DCVax-Prostate's indication is "different from what Dendreon and Cell Genesys and most other companies" are targeting, too, he told BioWorld Financial Watch, referring to other firms with designer, cell-based therapies in the works for prostate cancer.

"I don't think anybody else is in a Phase III in this population," he said.

Cell Genesys Inc.'s GVAX is a whole-cell vaccine designed to stimulate an immune response against a patient's tumor, made of genetically modified tumor cells that secrete granulocyte macrophage-colony stimulating factor. Cell Genesys has agreed with the FDA on a special protocol assessment for an upcoming Phase III trial in hormone-refractory prostate cancer patients, and the vaccine performed well in Phase II.

Dendreon Corp.'s Provenge has fared less well. In January, the firm's stock plummeted more than 26 percent on word that the final analysis of the primary endpoint - time to disease progression - in the Provenge study known as D9902A did not reach a statistically significant delay in the overall group or in the Gleason score subgroups. D9902A enrolled 98 men with asymptomatic, metastatic, androgen-independent prostate cancer.

Dendreon, at least, managed to finish a Phase III trial, and had some promising indicators. Interim analysis of overall survival in the intent-to-treat patient population, which was the secondary endpoint, found the Provenge survival rates and the median survival benefit compared to placebo were similar to the results in the final, three-year survival analysis of the D9901 study, reported in October.

NBI had reached despair over whether it would ever have Phase III data - good, bad or mixed - to report. Along came Toucan, a $120 million venture capital fund focused on seed and early stage life science and advanced technology investments that launched its first fund in 1997.

In April, after "three months of heavy due diligence," Toucan entered a recapitalization agreement with NBI that could provide the company with up to $40 million through the issuance of new securities to Toucan and a syndicate of investors.

"That's a process, and we didn't begin the financing until the [2005] JPMorgan meeting," Boynton said. "We've talked to a lot of [would-be investors] and continue to do so."

Getting approval from shareholders for the recapitalization was somewhat dicey, Boynton said, but they "overwhelmingly" came through in the end. "They had seen the company start at [a share price of] $5 and end up at 4 cents," he said, and the vote came down to recapitalization or bankruptcy.
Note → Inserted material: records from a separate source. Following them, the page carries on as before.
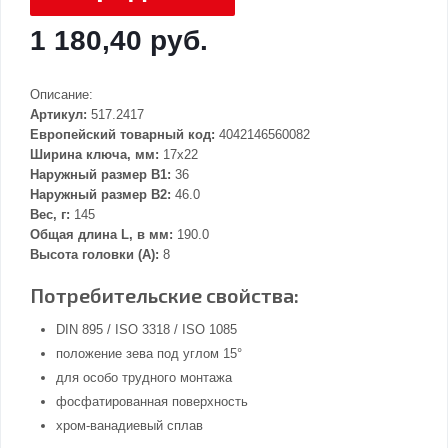
1 180,40 руб.
Описание:
Артикул:
517.2417
Европейский товарный код:
4042146560082
Ширина ключа, мм:
17x22
Наружный размер В1:
36
Наружный размер В2:
46.0
Вес, г:
145
Общая длина L, в мм:
190.0
Высота головки (А):
8
Потребительские свойства:
DIN 895 / ISO 3318 / ISO 1085
положение зева под углом 15°
для особо трудного монтажа
фосфатированная поверхность
хром-ванадиевый сплав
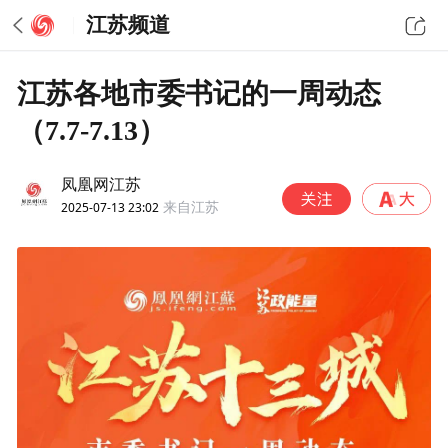
江苏频道
江苏各地市委书记的一周动态
（7.7-7.13）
凤凰网江苏
2025-07-13 23:02
来自江苏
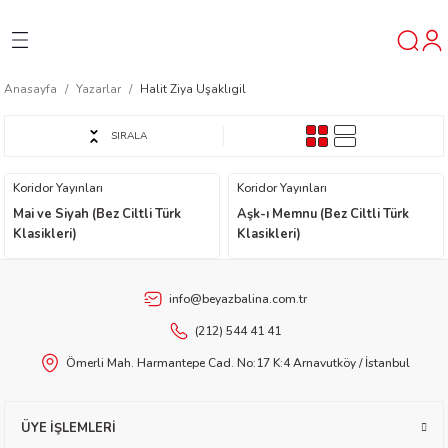
Geri Dön
Geri Dön
Geri Dön
Anasayfa
Yazarlar
Halit Ziya Uşaklıgil
ner
SIRALA
t
Koridor Yayınları
Koridor Yayınları
Mai ve Siyah (Bez Ciltli Türk
Aşk-ı Memnu (Bez Ciltli Türk
ı
Klasikleri)
Klasikleri)
ik
info@beyazbalina.com.tr
(212) 544 41 41
Ömerli Mah. Harmantepe Cad. No:17 K:4 Arnavutköy / İstanbul
reys
ÜYE İŞLEMLERİ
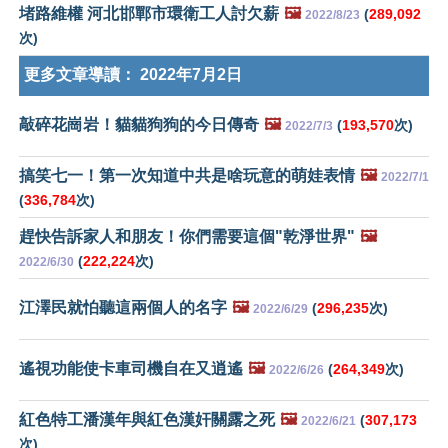
堵路維權 河北邯鄲市環衛工人討欠薪
🖼️
(
289,092
2022/8/23
次)
更多文章導讀：
2022年7月2日
敲碎花崗岩！貓貓狗狗的今日傳奇
🖼️
(
193,570
次)
2022/7/3
搞笑七一！第一次知道中共是啥玩意的萌娃表情
🖼️
2022/7/1
(
336,784
次)
趕快告訴家人和朋友！你們需要這個"乾淨世界"
🖼️
(
222,224
次)
2022/6/30
江澤民就怕聽這兩個人的名字
🖼️
(
296,235
次)
2022/6/29
遙視功能使卡車司機自在又逍遙
🖼️
(
264,349
次)
2022/6/26
紅色特工潘漢年與紅色漢奸關露之死
🖼️
(
307,173
2022/6/21
次)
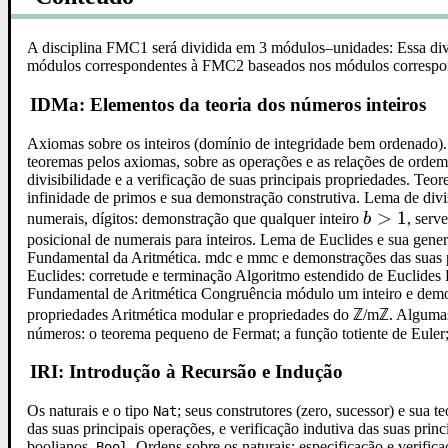
A disciplina FMC1 será dividida em 3 módulos–unidades: Essa divi
módulos correspondentes à FMC2 baseados nos módulos corresp
IDMa: Elementos da teoria dos números inteiros
Axiomas sobre os inteiros (domínio de integridade bem ordenado)
teoremas pelos axiomas, sobre as operações e as relações de ordem 
divisibilidade e a verificação de suas principais propriedades. Teo
infinidade de primos e sua demonstração construtiva. Lema de div
b
>
1
numerais, dígitos: demonstração que qualquer inteiro
b
, serv
>
posicional de numerais para inteiros. Lema de Euclides e sua gene
Fundamental da Aritmética. mdc e mmc e demonstrações das suas 
1
Euclides: corretude e terminação Algoritmo estendido de Euclide
Fundamental de Aritmética Congruência módulo um inteiro e demo
propriedades Aritmética modular e propriedades do ℤ/mℤ. Algumas 
números: o teorema pequeno de Fermat; a função totiente de Euler;
IRI: Introdução à Recursão e Indução
Os naturais e o tipo
; seus construtores (zero, sucessor) e sua 
Nat
das suas principais operações, e verificação indutiva das suas prin
boolianos,
. Ordens sobre os naturais: especificação e verific
Bool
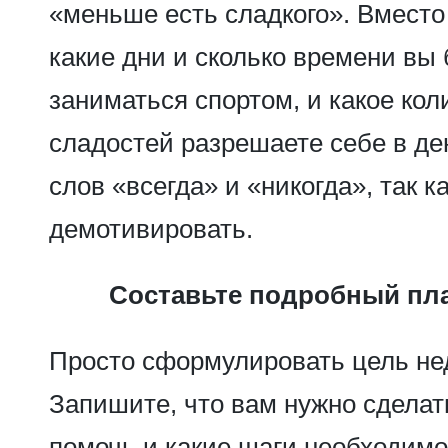
«меньше есть сладкого». Вместо 
какие дни и сколько времени вы 
заниматься спортом, и какое кол
сладостей разрешаете себе в де
слов «всегда» и «никогда», так к
демотивировать.
Составьте подробный пла
Просто сформулировать цель не
Запишите, что вам нужно сделат
помочь и какие шаги необходимо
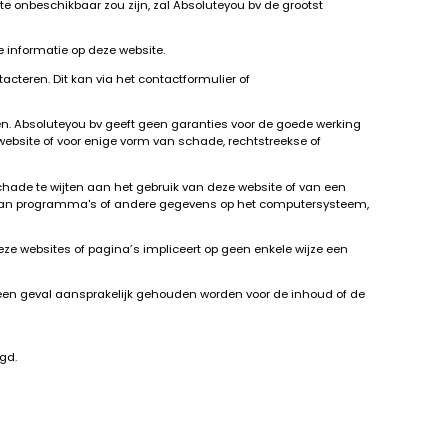
te onbeschikbaar zou zijn, zal Absoluteyou bv de grootst
e informatie op deze website.
acteren. Dit kan via het contactformulier of
en. Absoluteyou bv geeft geen garanties voor de goede werking
website of voor enige vorm van schade, rechtstreekse of
schade te wijten aan het gebruik van deze website of van een
ing van programma's of andere gegevens op het computersysteem,
eze websites of pagina’s impliceert op geen enkele wijze een
geen geval aansprakelijk gehouden worden voor de inhoud of de
gd.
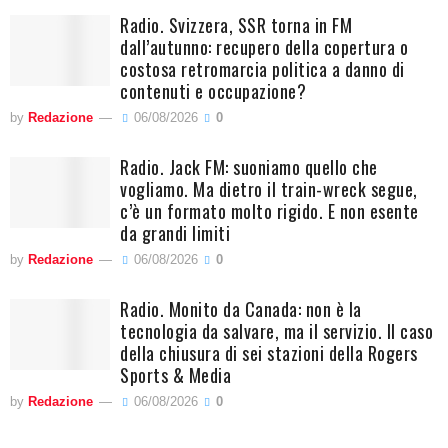
Radio. Svizzera, SSR torna in FM
dall’autunno: recupero della copertura o
costosa retromarcia politica a danno di
contenuti e occupazione?
by
Redazione
06/08/2026
0
Radio. Jack FM: suoniamo quello che
vogliamo. Ma dietro il train-wreck segue,
c’è un formato molto rigido. E non esente
da grandi limiti
by
Redazione
06/08/2026
0
Radio. Monito da Canada: non è la
tecnologia da salvare, ma il servizio. Il caso
della chiusura di sei stazioni della Rogers
Sports & Media
by
Redazione
06/08/2026
0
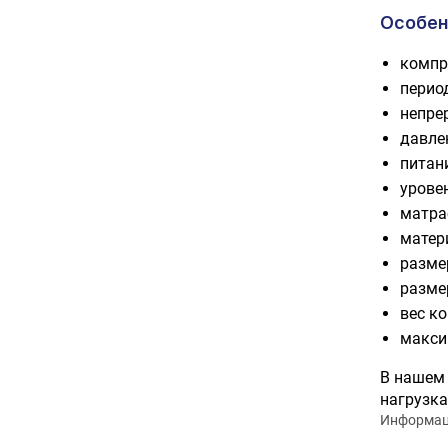
Особен
компр
перио
непре
давлен
питан
урове
матра
матер
разме
размер
вес ко
макси
В нашем
нагрузка
Информаци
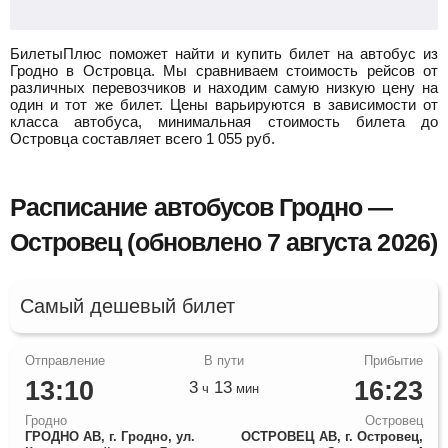
БилетыПлюс поможет найти и купить билет на автобус из
Гродно в Островца.
Мы сравниваем стоимость рейсов от
различных перевозчиков и находим самую низкую цену на
один и тот же билет. Цены варьируются в зависимости от
класса автобуса, минимальная стоимость билета до
Островца составляет всего
1 055
руб.
Расписание автобусов Гродно —
Островец (обновлено 7 августа 2026)
Самый дешевый билет
13:10
16:23
3
13
ч
мин
Гродно
Островец
ГРОДНО АВ, г. Гродно, ул.
ОСТРОВЕЦ АВ, г. Островец,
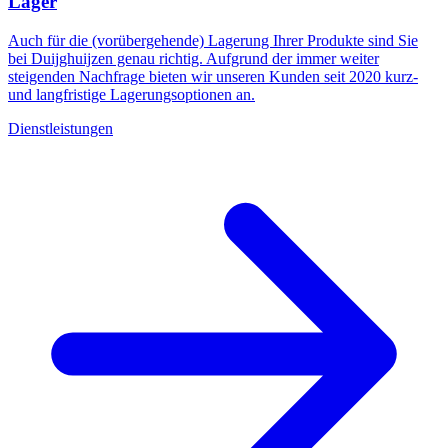
Lager
Auch für die (vorübergehende) Lagerung Ihrer Produkte sind Sie
bei Duijghuijzen genau richtig. Aufgrund der immer weiter
steigenden Nachfrage bieten wir unseren Kunden seit 2020 kurz-
und langfristige Lagerungsoptionen an.
Dienstleistungen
NBI so far has received $5.65 million from Toucan in support of programs and company restructuring. A larger bolus of cash could "come all at once or it could come at various tranches at different valuations," Boynton said. Meanwhile, the FDA last week cleared NBI to start accruing its Phase III trial with DCVax-Prostate and NBI is searching for a contract research organization to help, since the company remains small.
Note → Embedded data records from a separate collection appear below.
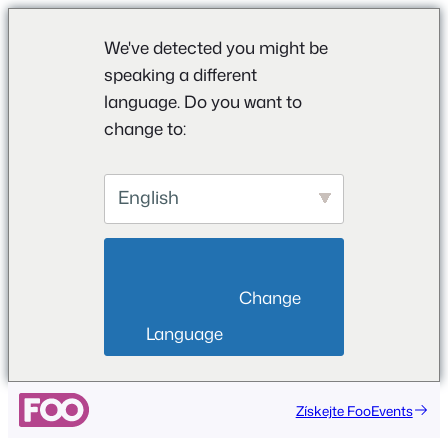
We've detected you might be
speaking a different
language. Do you want to
change to:
English
                        Change 
Language                    
Přeskočit
Získejte FooEvents
na
obsah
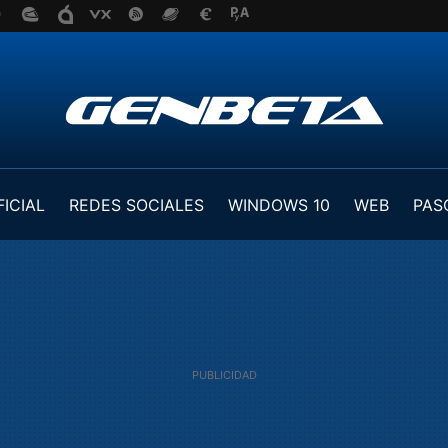
FICIAL
REDES SOCIALES
WINDOWS 10
WEB
PAS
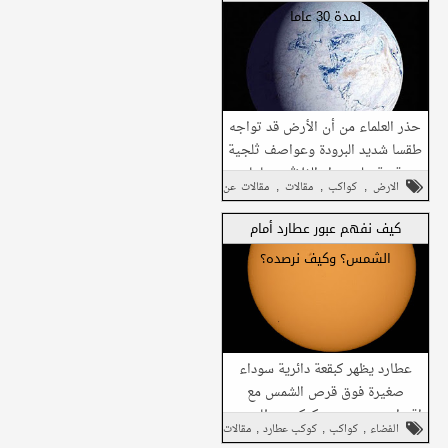
لمدة 30 عاما
شارك هذا مع
أصدقائك
حذر العلماء من أن الأرض قد تواجه
طقسا شديد البرودة وعواصف ثلجية
قوية على مدار الثلاثين عاما
شارك على فيسبوك
,
,
,
الارض
كواكب
مقالات
مقالات عن
القادمة، مع سيطرة "الحد الأدنى
للطاقة ال...
الطبيعة
شارك على تويتر
كيف نفهم عبور عطارد أمام
الشمس؟ وكيف نرصده؟
شارك في واتساب
شارك هذا مع
أصدقائك
عطارد يظهر كبقعة دائرية سوداء
صغيرة فوق قرص الشمس مع
اقتراب موعد عبور كوكب عطارد من
,
,
,
الفضاء
كواكب
كوكب عطارد
مقالات
أمام قرص الشمس، وانتشار صور
شارك على فيسبوك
"We're still five people," he said.

The FDA also has given its blessing for a Phase II trial with a DCVax product for glioblastoma multiforme. The trial is expected to start later this year. Preclinical work has been done for a Phase I trial for non-small-cell lung cancer and head and neck cancer, too.

Existing data with the brain cancer therapy are "outstanding," Boynton said. "It's a small number of patients, but they're outstanding. We believe an immunotherapy approach belongs in a disease with minimum tumor burden, and after surgery and radiation the brain is in that condition, as is the patient population we're treating with the prostate [therapy]."

As of Sept. 30 - the last quarterly report - NBI had $111,000 in cash and cash equivalents. How long can the company operate on its current funding, if the worst occurs and no more is forthcoming?

"That's an interesting question, and I don't think I can answer it," Boynton said, but he vowed the company would not start a Phase III trial it can't finish.

"We won't let that happen," he said.